The colors of nostalgia
Belarusian Svetlana Alexievich is the kind of writer who throws questions to reporters who are interviewing her.
“What do you personally think of my books?” The 2015 Nobel laureate in literature asks China Daily during her visit to Beijing. Her tone is soft and without any hint of aggression.
“I would really like to know more about Chinese readers’ response to my works. In the West, they just can’t understand. I suppose Chinese readers may have different observations,” Alexievich says.
Jiang Xi, the Russian-Chinese interpreter who traveled with her on her China tour, says that Alexievich seems to have a pair of X-ray eyes. “She didn’t talk much, but she can look through you after a brief exchange with you.”
You write about secondhand time in the former Soviet Union. Will people there keep feeling they’re living in “secondhand time”?

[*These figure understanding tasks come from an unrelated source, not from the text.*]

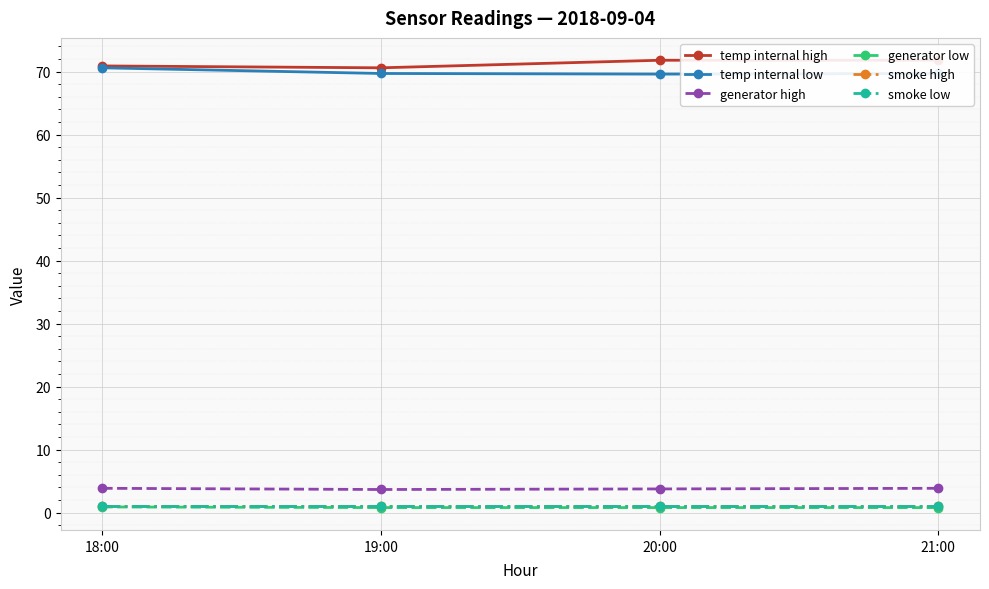

At which label is temp internal high closest to 71?

18:00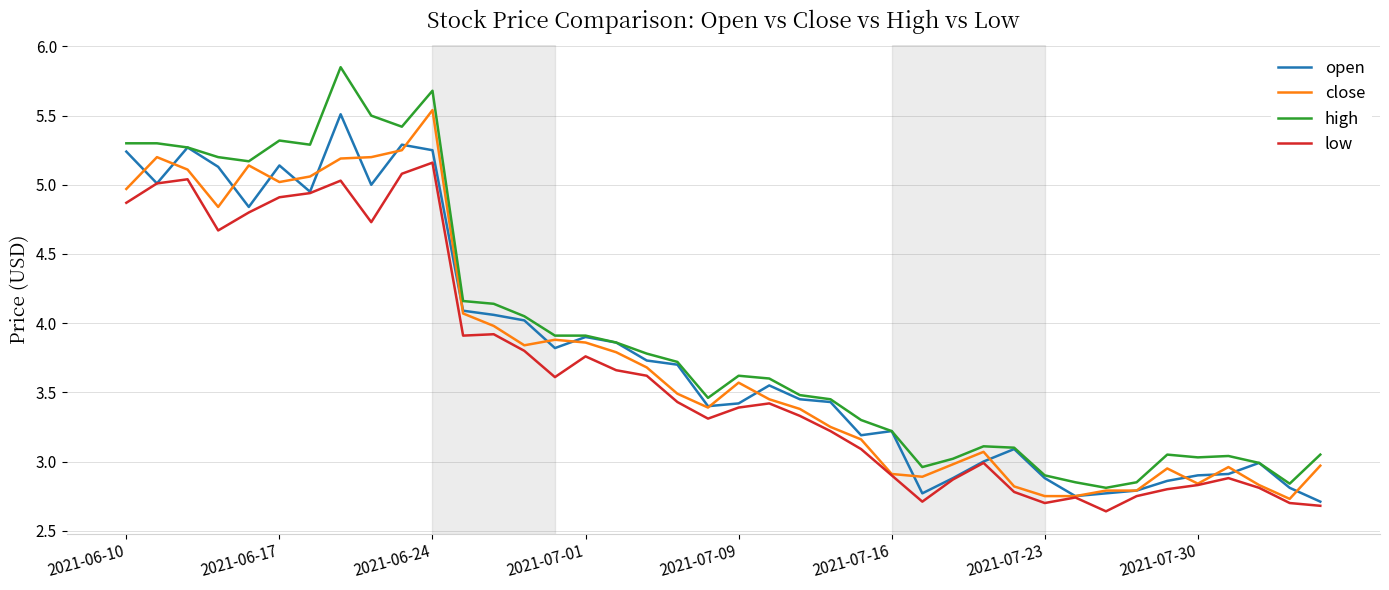

Which series has the largest range (max minus min)?

high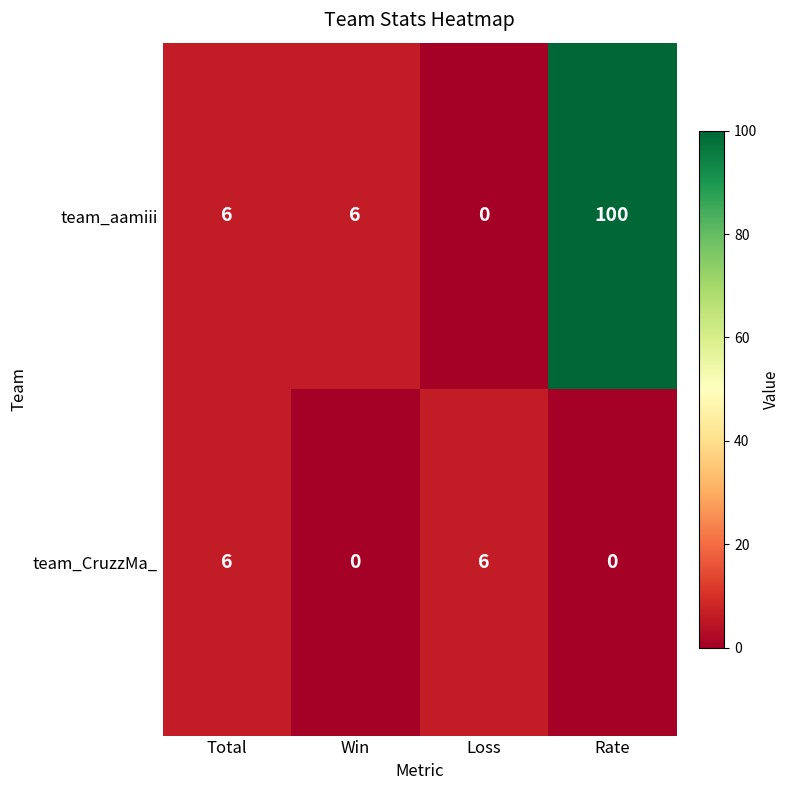

What is the difference between the highest and lowest values at Loss?

6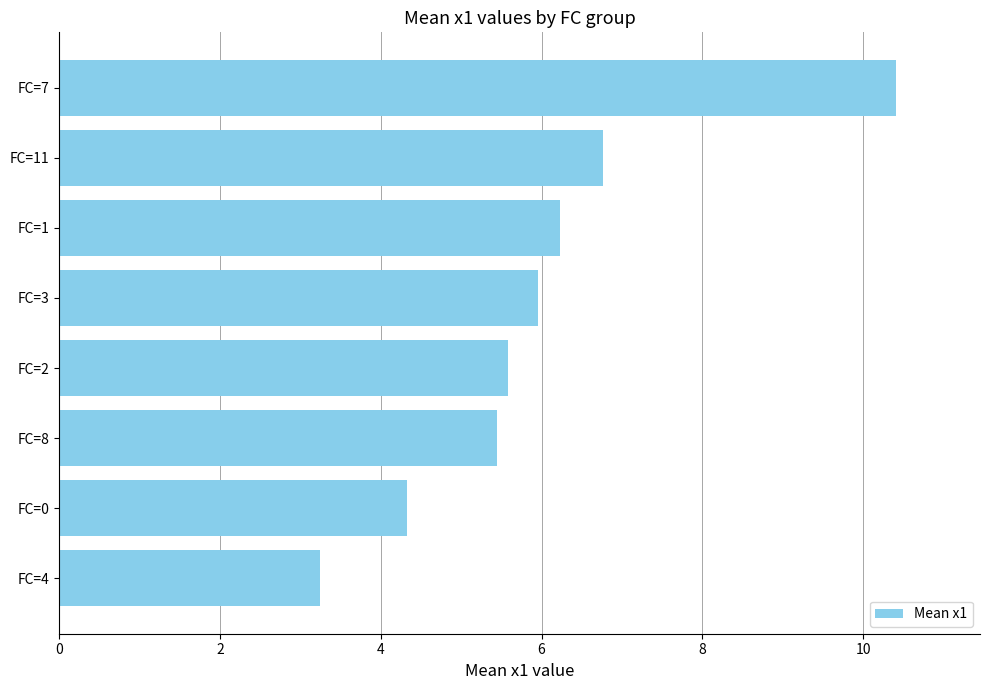

What value does the data have at FC=0?

4.3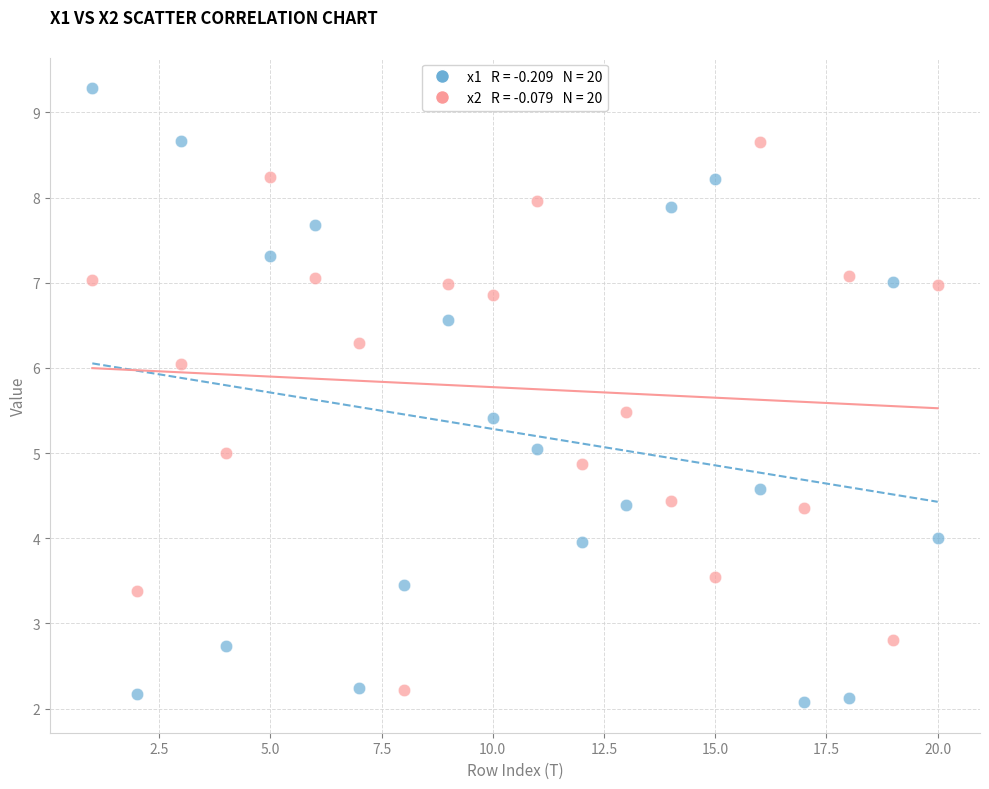

Across all data points, what is the range of Y values (max minus min)?

7.2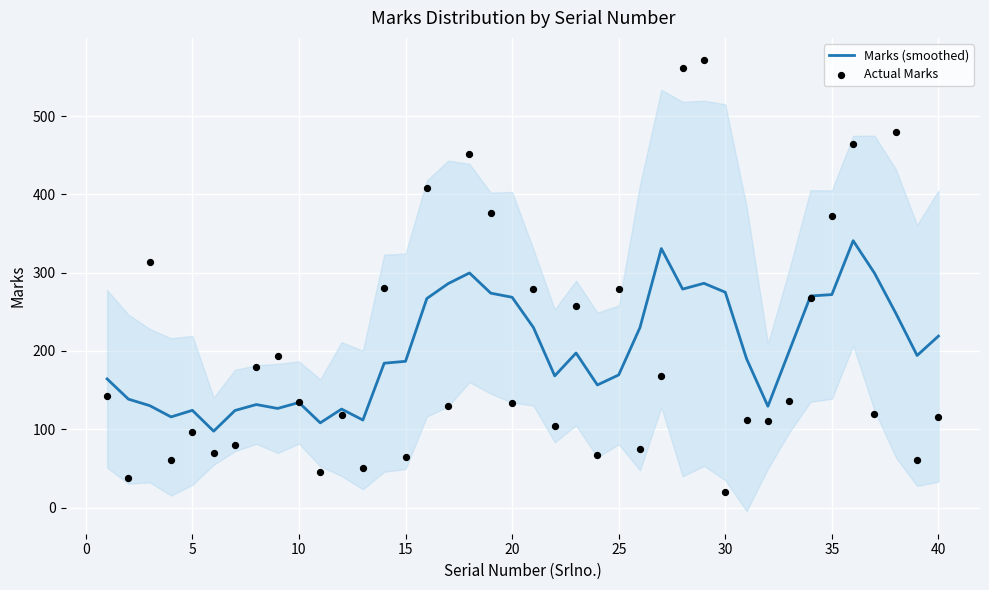

What is the lowest value of the Marks (smoothed) series?

97.6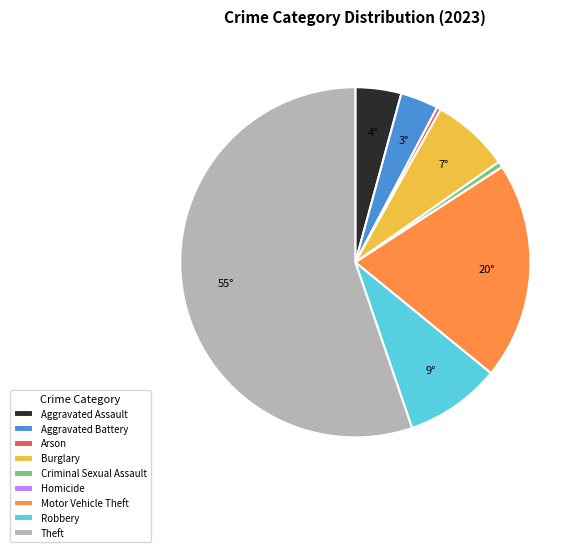

Do Aggravated Battery and Theft together represent more than half of the pie?

Yes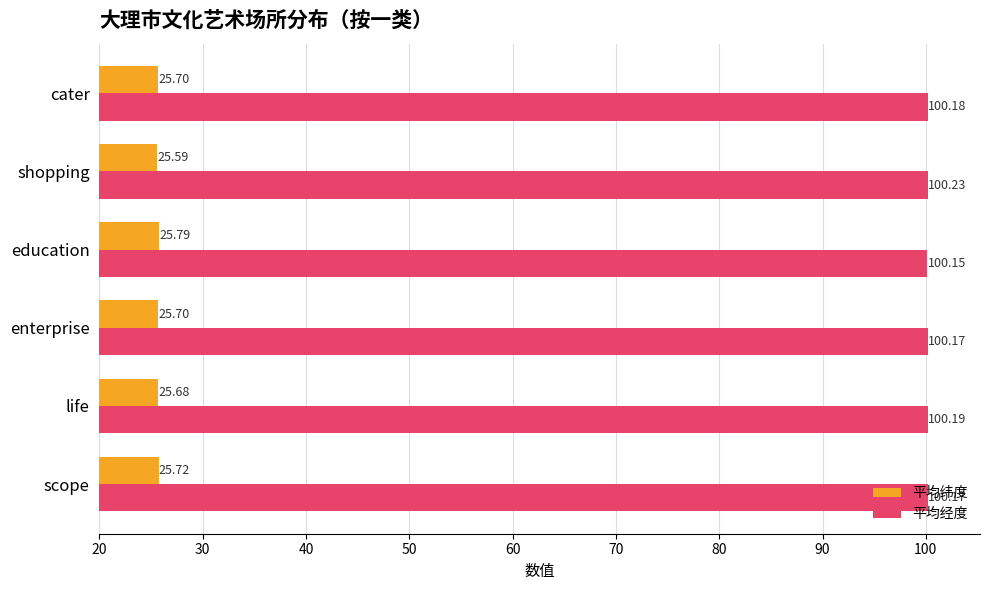

At which category is the sum across all series the highest?

education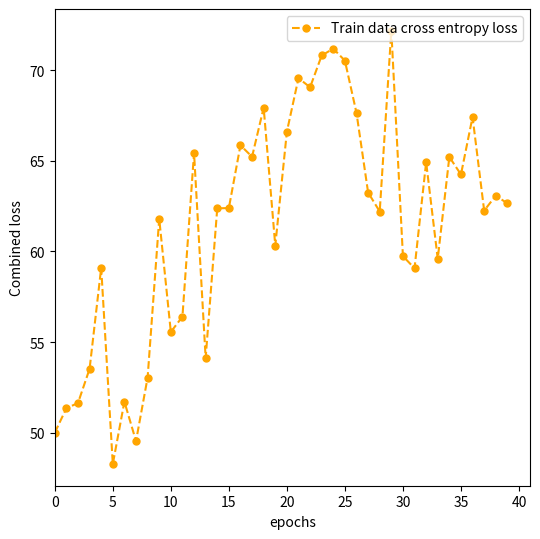

What is the sum of all values?

2456.8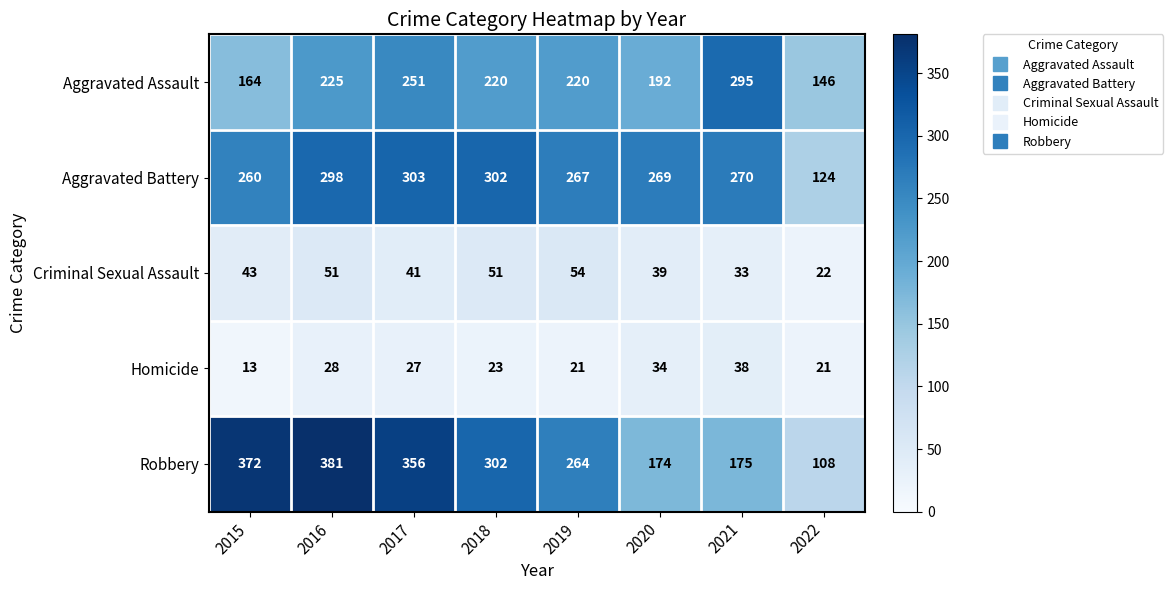

What is the difference between the highest and lowest values at 2018?

279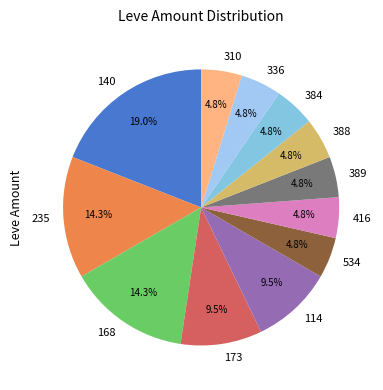

Which slice is the largest?

140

No one would like to return to the old era. They just want to live peacefully and what they care about are holiday tours to Europe and luxurious cars.
When you write nostalgically about the Stalin era, are you just reminiscing about the past or are you indicating your dissatisfaction with the present?
It’s difficult to say because different people have different views about that.
What I do is offer another perspective into the history, a polyphonic angle. I never talk directly about the past eras. I just tell stories of people who lived then and there. Stories that are powerful enough to break the stereotypes and rigid views.
Among my interviewees, 90 percent say if they could choose they would like to live in a great country than a mediocre one. Elderly people have their own memories about the former Soviet Union and younger people learn about that from the older generation. And our textbooks are still from the Soviet Union.
How do you manage so much material you collect from hundreds of interviews, and how do you use them in your writing?
I’ve been interviewing and writing for 40 years. I know every house and who lives in it and I know about their life.
What I have been doing is really a big project. If you have a chance to get into my office, you’ll see how it is piled and stuffed with material.
For each one of those stories you read in my books, I interviewed a person at least three times.
What I collect gradually became systematic in my mind and I feel I can build temples and churches out of them like architects do.
During my interviews, I notice women look at the past with sharply unique angles and they tell stories with different tones, with more details included. So I began to write about women’s reactions to wars and history.
You left Minsk for Western Europe in 2000 and moved back in 2011. Why did you decide to return?
I’m based in Minsk now. It was disaster-like days when I was living overseas. I needed translators to accompany me.
I never thought of living outside for too long because I can’t write a lot when abroad, because I could only do interviews online.
One surprise is that, when I returned, I didn’t find my city had changed too much.
How do you think about China after this visit?
I actually was here some 20 years ago. It has changed dramatically, especially Shanghai. People here are living another kind of life. Their dress and food are finely made. I wish more Western people will come and see this.